A suggello della ricerca si è presentata per noi una occasione unica: visitare la Mostra a Palazzo Moriggia dedicata alle due paladine del femminismo di origine russa ma di italiana adozione e assistere al Convegno ad essa collegato. E’ stato un balzo all’indietro nel tempo che ci ha immersi nell’atmosfera un po’ cupa tra fine Ottocento e primo Novecento con il marchio tragico di due guerre mondiali.
Nella mattinata del 15 gennaio 2016 abbiamo analizzato, fotografato, letto numerosi documenti presenti relativi alle tre sezioni della Mostra: la sezione monografie e opuscoli con materiali relativi al tema della prima guerra mondiale e alla condizione femminile con le lotte per l’emancipazione delle due protagoniste. Qui abbiamo rinvenuto articoli e scritti di Anna Kuliscioff in particolare un giornale dal lei fondato nel 1912 e diretto fino al 1914, intitolato “La difesa delle lavoratrici” nel quale insiste sulla subordinazione femminile nella società e nella famiglia, secondo Lei l’inferiorità della donna non è un fatto antropologico ma un fatto di natura sociale.
L’emancipazione di classe e di sesso sono presupposti reciproci e procedono di pari passo sospinti da un’unica aspirazione di uguaglianza e giustizia; solo il lavoro sociale, retribuito alla pari dell’uomo, può portare la donna alla conquista della libertà, della dignità e del rispetto.
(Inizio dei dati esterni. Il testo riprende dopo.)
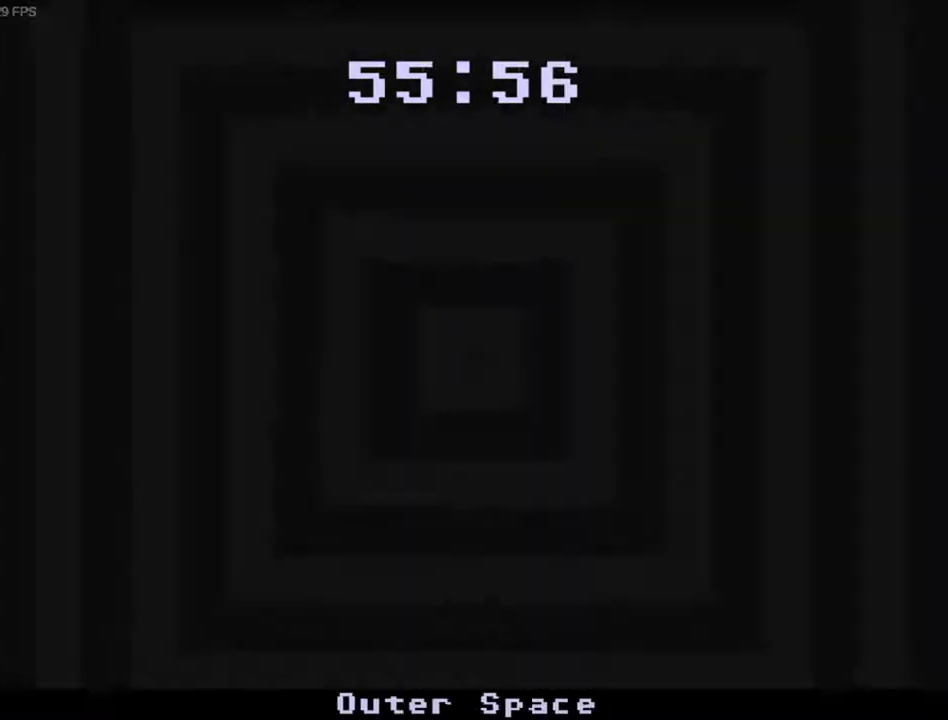
{"keys": ["d"], "events": [[433, "a", "up"], [433, "d", "down"]]}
Anna scriveva “tutti gli uomini, salvo poche eccezioni, e di qualunque classe sociale, considerano come fenomeno naturale il loro privilegio di sesso e lo difendono con una tenacia meravigliosa, chiamando in aiuto Dio, chiesa, scienza, etica e leggi vigenti, che non sono altro che la sanzione legale della prepotenza di una classe e di un sesso dominante”. Seguono ulteriori affermazioni molto severe “si potrebbe sostenere che il primo animale domestico dell’uomo è stata la donna, perché in condizioni dispari di lotta, esse rimaneva la vinta, ma vinta soltanto dalla forza brutale”. La polemica di Anna è diretta anche contro il Partito socialista che non si spende troppo per il voto femminile a causa (così almeno sostiene Turati suo compagno di vita) della “ancora pigra coscienza politica di classe delle masse proletarie femminili. Evidentemente il partito socialista dubitava che il voto alle donne avrebbe portato vantaggi elettorali.
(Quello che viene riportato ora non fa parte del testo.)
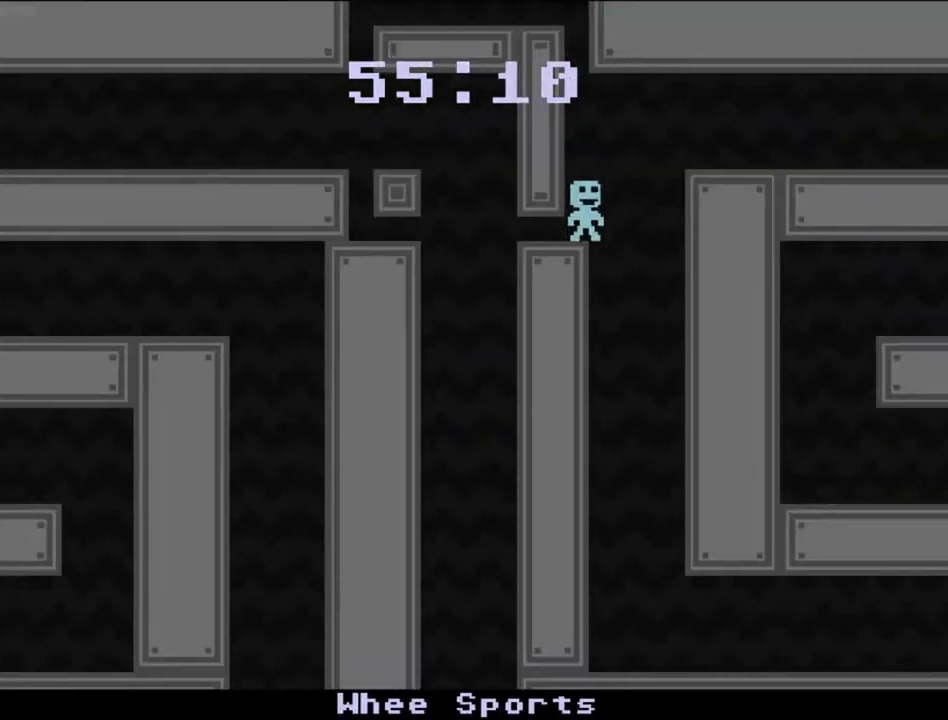
{"keys": ["d"], "events": []}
L’attività di Anna per il suffragio universale ricorre anche alla pubblicazione di alcuni opuscoli nel 1910 (“Il voto alle donne”, per denunciare il pericolo di un voto di censo e “proletariato femminile e partito socialista” per sollecitare il partito a organizzare sotto le proprie bandiere le masse operaie femminili). Quando nel 1912 si discute della nuova legge elettorale, che allarga la platea dei votanti ai ceti poveri anche analfabeti, ma esclude dal voto le donne, al pari dei minorenni, dei dementi e dei condannati è Filippo Turati che si alza in Parlamento a chiedere di estendere il diritto di voto alle donne. Ma la proposta è bocciata, riceve solo 48 voti favorevoli e 6 astensioni. Il commento di Anna è fulminante: “Ormai l’italiano per essere un giorno cittadino non ha che una sola precauzione da prendere, nascere maschio”. Nonostante questa grave sconfitta Anna torna alla carica con ulteriori e animosi scritti, la sua attività rimane infaticabile e dovrebbe culminare con una grande manifestazione nazionale “la giornata delle donne” che avrebbe dovuto tenersi nella primavera del 1915 ma sarà cancellata dalla guerra.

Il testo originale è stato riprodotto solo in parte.